--- Text provided Enclosed Below ---
Last but not least: testing is your friend. When you decide to change something, test the impact of the change if it’s at all practical to do so.

The Product Page Is Make Or Break

With the understanding that’s there’s no such thing as a “perfect” layout for product pages, there are definitely some good rules of thumb:

  • Make sure your product page has a great image, and more images are better
  • Put the product’s key attributes – name, price, brand, review rating – where it’s easy to find
  • Use a big “add to cart” button
  • Put nitty gritty details (like a long production description, dimensions, warranty statement, etc.) below the fold
  • Make sure people can read reviews and ratings from real customers

There are a lot of great articles written about product page design online – we’d recommend this post from Shopify’s blog, and this one from VWO – but auto parts retailers can learn a lot from the product page layout on AutoAnything.com.
--- End of Enclosed Text provided ---
Exercise details — Can you reproduce the product page advice word for word, beginning at the words "With the understanding" and stopping after "layout on AutoAnything.com."?
--- Available data Enclosed Below ---
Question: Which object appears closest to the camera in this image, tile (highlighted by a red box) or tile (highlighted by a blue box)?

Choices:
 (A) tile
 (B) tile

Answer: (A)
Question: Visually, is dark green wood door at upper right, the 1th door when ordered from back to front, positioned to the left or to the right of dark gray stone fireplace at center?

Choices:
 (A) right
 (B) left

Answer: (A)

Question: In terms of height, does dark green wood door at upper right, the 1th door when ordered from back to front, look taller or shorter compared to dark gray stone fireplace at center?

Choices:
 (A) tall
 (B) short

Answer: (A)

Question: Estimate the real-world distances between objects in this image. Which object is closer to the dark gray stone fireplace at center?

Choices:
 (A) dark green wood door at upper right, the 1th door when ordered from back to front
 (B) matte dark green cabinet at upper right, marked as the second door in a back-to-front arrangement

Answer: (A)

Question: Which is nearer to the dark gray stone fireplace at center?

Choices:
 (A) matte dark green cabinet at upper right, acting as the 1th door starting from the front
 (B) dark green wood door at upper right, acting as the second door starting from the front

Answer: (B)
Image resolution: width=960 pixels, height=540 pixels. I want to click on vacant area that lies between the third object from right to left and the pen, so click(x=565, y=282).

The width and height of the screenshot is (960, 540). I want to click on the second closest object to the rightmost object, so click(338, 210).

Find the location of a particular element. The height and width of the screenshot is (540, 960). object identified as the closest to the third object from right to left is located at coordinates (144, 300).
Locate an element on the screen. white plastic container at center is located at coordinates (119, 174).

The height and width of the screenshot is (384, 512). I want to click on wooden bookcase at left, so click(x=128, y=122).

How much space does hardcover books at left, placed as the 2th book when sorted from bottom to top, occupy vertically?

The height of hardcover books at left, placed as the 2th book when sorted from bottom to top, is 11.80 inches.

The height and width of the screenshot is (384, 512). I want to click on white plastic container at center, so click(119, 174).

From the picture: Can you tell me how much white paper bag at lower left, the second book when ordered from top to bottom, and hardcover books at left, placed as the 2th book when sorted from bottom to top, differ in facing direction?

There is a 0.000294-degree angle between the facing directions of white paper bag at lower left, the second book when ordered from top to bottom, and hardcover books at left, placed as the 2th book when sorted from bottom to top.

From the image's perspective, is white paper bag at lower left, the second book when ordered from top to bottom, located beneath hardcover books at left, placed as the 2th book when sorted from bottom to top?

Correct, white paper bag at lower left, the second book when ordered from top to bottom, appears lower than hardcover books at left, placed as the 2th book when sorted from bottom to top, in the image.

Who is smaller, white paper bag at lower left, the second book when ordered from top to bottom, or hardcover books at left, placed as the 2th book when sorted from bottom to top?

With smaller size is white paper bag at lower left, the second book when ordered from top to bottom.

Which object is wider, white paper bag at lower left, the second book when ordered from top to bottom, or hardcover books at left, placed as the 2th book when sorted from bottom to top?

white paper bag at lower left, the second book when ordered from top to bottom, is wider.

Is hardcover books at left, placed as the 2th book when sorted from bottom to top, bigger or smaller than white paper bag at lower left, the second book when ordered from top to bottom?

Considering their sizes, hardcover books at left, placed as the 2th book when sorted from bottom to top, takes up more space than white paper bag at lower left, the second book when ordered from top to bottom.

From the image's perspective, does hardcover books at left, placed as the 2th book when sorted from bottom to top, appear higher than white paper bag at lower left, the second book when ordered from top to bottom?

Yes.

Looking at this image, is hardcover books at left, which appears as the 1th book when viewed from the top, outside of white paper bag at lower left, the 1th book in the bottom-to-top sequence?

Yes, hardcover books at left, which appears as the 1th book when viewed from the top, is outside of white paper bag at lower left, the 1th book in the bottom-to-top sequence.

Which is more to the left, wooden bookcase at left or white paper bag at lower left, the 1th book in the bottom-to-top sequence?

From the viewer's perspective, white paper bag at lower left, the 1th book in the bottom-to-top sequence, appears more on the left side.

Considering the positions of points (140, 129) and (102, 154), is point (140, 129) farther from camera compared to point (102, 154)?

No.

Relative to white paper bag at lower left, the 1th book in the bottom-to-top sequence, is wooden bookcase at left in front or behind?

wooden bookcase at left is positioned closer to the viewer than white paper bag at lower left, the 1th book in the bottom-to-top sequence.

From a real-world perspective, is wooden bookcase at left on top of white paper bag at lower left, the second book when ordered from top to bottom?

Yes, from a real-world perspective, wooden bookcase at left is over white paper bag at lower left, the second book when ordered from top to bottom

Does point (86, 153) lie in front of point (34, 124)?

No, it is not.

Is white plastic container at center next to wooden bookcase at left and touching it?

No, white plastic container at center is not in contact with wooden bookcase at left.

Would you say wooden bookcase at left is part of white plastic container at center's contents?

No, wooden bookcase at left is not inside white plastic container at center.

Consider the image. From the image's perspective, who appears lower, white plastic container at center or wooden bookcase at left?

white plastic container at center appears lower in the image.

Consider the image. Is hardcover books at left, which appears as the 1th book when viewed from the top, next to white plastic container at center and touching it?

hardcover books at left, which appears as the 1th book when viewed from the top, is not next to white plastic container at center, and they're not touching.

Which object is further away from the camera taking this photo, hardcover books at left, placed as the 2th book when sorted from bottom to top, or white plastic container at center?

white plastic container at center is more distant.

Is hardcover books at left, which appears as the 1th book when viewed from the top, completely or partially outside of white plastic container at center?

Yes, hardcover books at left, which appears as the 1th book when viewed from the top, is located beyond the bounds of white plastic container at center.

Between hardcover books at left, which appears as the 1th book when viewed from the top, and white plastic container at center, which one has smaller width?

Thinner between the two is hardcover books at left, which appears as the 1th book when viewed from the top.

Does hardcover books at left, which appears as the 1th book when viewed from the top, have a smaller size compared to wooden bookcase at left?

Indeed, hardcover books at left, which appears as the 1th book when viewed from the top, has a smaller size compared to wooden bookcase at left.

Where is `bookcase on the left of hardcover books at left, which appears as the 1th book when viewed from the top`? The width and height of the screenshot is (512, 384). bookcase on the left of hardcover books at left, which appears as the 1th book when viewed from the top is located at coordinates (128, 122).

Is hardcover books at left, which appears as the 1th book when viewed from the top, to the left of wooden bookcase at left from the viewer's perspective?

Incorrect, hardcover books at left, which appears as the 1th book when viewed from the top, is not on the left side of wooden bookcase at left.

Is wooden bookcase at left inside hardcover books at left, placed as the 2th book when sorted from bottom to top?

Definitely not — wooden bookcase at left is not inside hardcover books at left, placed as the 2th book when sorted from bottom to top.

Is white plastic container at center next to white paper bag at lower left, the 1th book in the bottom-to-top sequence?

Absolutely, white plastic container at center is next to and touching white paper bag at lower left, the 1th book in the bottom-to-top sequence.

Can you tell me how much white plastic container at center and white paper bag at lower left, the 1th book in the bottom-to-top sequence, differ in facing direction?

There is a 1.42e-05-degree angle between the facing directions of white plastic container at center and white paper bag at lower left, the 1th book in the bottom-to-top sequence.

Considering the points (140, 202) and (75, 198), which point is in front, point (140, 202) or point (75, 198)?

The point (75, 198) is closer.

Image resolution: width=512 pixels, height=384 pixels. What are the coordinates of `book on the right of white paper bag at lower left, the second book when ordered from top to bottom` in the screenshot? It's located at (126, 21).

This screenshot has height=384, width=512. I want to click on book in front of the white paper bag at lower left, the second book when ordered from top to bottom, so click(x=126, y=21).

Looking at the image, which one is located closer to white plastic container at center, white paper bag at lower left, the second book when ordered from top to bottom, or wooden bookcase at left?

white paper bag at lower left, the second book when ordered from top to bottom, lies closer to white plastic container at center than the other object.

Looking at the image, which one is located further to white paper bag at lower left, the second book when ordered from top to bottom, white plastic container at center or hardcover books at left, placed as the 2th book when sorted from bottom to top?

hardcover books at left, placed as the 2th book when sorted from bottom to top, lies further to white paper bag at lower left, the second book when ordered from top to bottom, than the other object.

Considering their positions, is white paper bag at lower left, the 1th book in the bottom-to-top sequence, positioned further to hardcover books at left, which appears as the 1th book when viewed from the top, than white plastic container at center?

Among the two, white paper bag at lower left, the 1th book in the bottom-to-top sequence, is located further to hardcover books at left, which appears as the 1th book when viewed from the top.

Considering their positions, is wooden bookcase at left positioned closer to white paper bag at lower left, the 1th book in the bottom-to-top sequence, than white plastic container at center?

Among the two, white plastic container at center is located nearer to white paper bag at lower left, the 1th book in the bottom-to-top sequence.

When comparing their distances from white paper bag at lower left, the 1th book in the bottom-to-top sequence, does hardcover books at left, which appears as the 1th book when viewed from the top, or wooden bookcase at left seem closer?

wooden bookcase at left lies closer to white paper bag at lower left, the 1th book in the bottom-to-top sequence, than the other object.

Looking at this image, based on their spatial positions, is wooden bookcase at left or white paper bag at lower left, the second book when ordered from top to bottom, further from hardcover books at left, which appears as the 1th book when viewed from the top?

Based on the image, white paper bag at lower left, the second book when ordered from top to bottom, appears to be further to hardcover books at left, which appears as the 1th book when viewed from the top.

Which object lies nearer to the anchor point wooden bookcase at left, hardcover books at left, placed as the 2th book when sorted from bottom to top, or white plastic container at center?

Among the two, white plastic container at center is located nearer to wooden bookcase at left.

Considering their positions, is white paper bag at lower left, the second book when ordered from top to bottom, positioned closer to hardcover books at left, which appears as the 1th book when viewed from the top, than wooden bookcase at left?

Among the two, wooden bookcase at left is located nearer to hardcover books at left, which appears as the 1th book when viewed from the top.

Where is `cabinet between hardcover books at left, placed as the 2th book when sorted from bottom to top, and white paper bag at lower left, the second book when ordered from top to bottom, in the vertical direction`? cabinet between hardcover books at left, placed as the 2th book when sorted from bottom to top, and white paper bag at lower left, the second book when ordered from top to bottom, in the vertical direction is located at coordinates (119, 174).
--- End of Enclosed Available data ---
Response to this task —
With the understanding that’s there’s no such thing as a “perfect” layout for product pages, there are definitely some good rules of thumb:

  • Make sure your product page has a great image, and more images are better
  • Put the product’s key attributes – name, price, brand, review rating – where it’s easy to find
  • Use a big “add to cart” button
  • Put nitty gritty details (like a long production description, dimensions, warranty statement, etc.) below the fold
  • Make sure people can read reviews and ratings from real customers

There are a lot of great articles written about product page design online – we’d recommend this post from Shopify’s blog, and this one from VWO – but auto parts retailers can learn a lot from the product page layout on AutoAnything.com.